Why Uganda rewards careful timing.
Uganda is on the equator, daylight is 12 hours year-round (sunrise around 6:30 a.m., sunset around 6:45 p.m.), and temperature varies more by altitude than season. Kampala (1,200m) is 18–28°C year-round; Bwindi (1,500–2,500m) is cool at 7–20°C; Murchison Falls (700m) is hot at 22–35°C. What changes is rainfall, and that's the variable that drives trekking and game-viewing decisions.
Dry seasons (June–August and mid-December–February) are the marquee windows. Bwindi gorilla treks at peak conditions, drier paths through the steep, slippery forest (the name 'Impenetrable' is literal, vegetation is dense, terrain is slick, mud accumulates fast). Kibale chimpanzee tracking at peak success rates. Queen Elizabeth and Murchison Falls at peak game viewing as wildlife concentrates at remaining water sources.
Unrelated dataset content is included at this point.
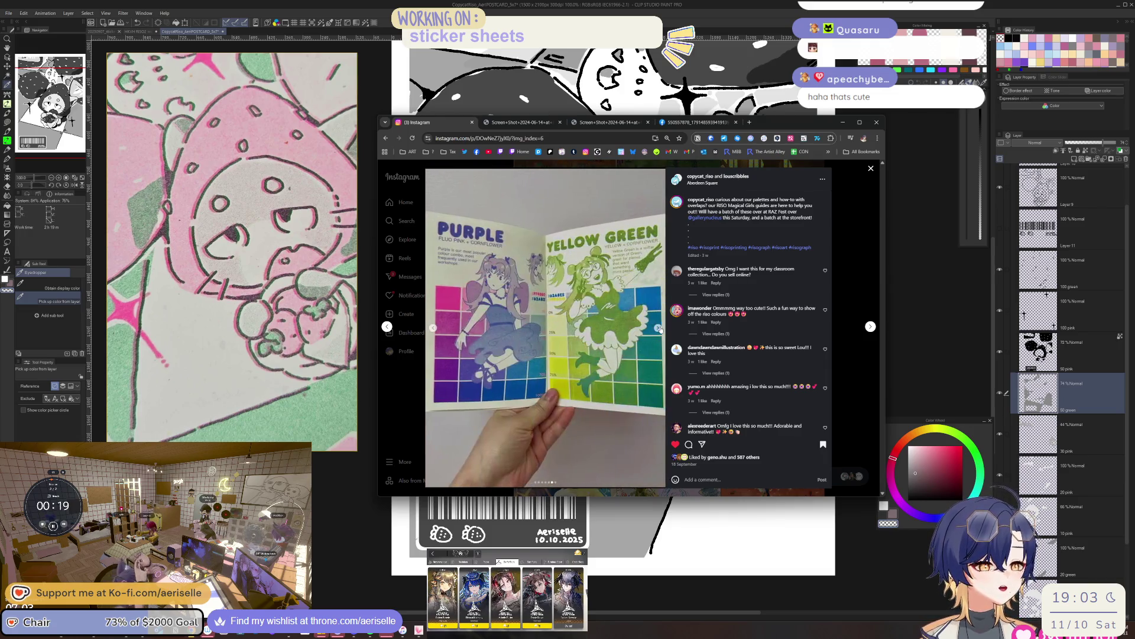
left_click(658, 329)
Rainy seasons (March–May and September–November) see daily afternoon thunderstorms in most regions. Bwindi and Kibale treks proceed in any weather, primates don't care about rain, but trails become serious mud workouts. Game viewing in Queen Elizabeth and Murchison is harder as wildlife disperses across green landscapes; some safari roads can be impassable. Lodge prices ease 25–40% off dry-season peak.
Bwindi Impenetrable Forest National Park is Uganda's headline draw, home to roughly half the world's mountain gorillas (the other half are in Rwanda's Volcanoes plus the Virungas in DRC). Four trekking sectors: Buhoma (north, easiest access from Kampala), Ruhija (east), Rushaga and Nkuringo (south, near Lake Bunyonyi). Each sector hosts 2–6 habituated gorilla families; 8 permits per family per day, strictly limited. Permits cost $800 USD for foreign non-residents. Buy through Uganda Wildlife Authority (UWA) at ugandawildlife.org or via your safari operator.
Kibale National Park in the west is the chimpanzee tracking capital, a 766 km² montane rainforest with 13 species of primates, including a 5,000-strong chimpanzee population with multiple habituated families. Standard trek ($250) is 2–4 hours with 1 hour of viewing; Chimpanzee Habituation Experience ($300) is a full-day trek with researchers spending all day with a less-habituated family. Best months: June–February dry seasons.
Queen Elizabeth National Park in the southwest is the country's classic savanna safari, tree-climbing lions at Ishasha (the southern sector; lions famously rest in the branches of fig trees during the day, a behavior shared with only one other lion population in the world, Lake Manyara, Tanzania). Boat cruise on the Kazinga Channel (between Lake Edward and Lake George) shows hippos, elephants, water buffalo, and African fish eagles. Best June–February dry seasons.
Murchison Falls National Park in the northwest is the Nile squeezed through a 7-meter gap, the world's most powerful waterfall by volume per width. Boat cruises to the falls are spectacular. Game drives for elephants, giraffes, lions, and the rare Rothschild's giraffe. Best June–February.
Source of the Nile at Jinja, whitewater rafting on the Nile (Class IV–V), bungee jumping, kayaking. Year-round but better May–October when water flows are higher.
Lake Bunyonyi, Africa's deepest lake (900m), with 29 islands and terraced volcanic hillsides, the country's most photogenic destination. Cooler at 1,950m altitude, no malaria, no bilharzia (rare for African lakes). Year-round.
Holidays affecting travel: Liberation Day (January 26), Heroes' Day (June 9), Independence Day (October 9), Christmas–New Year's. Schools in Uganda have December–January and August holidays, driving some domestic travel.